**Supplied information**
○ ○ ○ ○
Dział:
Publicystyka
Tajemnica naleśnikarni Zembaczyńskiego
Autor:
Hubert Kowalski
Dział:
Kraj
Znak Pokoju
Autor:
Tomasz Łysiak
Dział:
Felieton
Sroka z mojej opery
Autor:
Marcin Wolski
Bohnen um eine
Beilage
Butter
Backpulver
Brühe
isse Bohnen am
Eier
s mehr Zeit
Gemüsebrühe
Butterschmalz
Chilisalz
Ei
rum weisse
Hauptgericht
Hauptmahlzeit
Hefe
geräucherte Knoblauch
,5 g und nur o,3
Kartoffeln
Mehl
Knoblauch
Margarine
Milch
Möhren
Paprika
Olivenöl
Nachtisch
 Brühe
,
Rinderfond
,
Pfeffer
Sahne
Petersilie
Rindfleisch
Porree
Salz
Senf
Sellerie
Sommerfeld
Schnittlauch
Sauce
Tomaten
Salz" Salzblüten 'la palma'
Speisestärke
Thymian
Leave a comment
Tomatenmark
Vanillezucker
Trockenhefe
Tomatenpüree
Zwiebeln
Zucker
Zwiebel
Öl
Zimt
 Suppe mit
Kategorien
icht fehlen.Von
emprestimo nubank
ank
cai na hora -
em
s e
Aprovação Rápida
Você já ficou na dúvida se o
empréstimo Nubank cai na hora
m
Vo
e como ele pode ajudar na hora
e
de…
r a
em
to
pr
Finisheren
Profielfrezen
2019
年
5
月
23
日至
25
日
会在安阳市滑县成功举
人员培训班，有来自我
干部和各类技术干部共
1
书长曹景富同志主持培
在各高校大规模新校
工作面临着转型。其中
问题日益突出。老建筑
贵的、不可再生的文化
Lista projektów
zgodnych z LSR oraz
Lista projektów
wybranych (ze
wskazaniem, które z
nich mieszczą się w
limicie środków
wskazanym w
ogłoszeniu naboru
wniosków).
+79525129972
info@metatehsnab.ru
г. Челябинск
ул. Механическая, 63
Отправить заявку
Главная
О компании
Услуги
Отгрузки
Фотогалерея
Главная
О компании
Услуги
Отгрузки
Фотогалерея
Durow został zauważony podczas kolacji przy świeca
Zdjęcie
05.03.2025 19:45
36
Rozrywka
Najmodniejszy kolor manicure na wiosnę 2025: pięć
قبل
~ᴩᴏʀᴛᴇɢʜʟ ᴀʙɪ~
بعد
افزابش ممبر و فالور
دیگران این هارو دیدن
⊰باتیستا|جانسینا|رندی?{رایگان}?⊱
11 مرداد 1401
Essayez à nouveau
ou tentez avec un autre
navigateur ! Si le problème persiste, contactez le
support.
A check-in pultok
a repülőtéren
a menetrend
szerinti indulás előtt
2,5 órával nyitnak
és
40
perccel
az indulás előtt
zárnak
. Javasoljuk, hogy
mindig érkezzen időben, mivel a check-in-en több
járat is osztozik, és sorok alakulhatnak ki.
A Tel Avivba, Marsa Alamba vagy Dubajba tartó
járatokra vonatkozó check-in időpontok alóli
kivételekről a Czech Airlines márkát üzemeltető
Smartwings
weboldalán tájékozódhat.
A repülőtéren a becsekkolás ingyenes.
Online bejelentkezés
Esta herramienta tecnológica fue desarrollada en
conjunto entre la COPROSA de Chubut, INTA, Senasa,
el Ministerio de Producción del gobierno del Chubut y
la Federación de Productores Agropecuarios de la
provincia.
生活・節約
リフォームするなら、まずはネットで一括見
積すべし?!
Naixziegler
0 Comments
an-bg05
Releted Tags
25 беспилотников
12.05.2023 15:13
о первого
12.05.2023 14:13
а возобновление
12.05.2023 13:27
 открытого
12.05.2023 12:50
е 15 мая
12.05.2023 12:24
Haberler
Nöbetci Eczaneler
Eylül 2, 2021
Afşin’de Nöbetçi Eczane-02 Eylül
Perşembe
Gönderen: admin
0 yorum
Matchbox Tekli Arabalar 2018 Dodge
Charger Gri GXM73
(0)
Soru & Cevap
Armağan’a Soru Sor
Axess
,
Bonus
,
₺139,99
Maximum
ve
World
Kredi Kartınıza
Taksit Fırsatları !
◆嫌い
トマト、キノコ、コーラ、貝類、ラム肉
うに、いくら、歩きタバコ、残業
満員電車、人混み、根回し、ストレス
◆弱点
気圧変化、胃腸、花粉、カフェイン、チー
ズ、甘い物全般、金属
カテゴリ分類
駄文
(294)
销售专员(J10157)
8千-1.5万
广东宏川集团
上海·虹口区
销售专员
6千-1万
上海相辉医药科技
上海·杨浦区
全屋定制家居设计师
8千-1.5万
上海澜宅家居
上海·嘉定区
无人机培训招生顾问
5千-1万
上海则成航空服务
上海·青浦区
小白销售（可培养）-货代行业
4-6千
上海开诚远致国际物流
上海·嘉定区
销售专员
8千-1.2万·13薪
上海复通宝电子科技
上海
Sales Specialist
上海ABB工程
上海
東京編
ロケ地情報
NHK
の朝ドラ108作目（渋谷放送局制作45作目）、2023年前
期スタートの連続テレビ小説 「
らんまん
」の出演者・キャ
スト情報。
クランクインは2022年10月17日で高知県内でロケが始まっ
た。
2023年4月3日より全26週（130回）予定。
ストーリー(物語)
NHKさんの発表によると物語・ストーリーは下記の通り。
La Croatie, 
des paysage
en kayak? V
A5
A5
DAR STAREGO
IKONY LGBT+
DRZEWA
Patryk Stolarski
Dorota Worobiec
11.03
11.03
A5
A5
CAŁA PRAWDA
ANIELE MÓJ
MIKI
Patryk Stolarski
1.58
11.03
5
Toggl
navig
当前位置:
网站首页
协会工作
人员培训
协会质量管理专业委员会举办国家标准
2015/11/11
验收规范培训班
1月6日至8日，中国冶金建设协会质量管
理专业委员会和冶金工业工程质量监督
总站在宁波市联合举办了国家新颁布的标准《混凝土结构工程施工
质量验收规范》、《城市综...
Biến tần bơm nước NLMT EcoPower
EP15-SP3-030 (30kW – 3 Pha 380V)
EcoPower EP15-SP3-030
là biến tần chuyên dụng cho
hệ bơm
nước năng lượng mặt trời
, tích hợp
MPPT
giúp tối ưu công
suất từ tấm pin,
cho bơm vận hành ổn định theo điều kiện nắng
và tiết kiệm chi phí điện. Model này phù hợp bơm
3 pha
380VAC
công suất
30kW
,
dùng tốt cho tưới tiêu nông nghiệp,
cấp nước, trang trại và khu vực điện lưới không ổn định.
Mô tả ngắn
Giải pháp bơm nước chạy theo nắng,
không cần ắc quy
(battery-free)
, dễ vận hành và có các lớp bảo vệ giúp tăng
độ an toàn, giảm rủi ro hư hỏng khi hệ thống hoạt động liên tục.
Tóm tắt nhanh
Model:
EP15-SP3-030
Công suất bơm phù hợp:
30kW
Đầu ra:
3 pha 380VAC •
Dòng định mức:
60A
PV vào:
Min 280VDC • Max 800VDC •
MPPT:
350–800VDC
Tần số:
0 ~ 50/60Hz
○ ○ ○ ○
Where does the string "indulás" appear in the records above? Show every line that holds it.

**Task answer**
szerinti indulás előtt
az indulás előtt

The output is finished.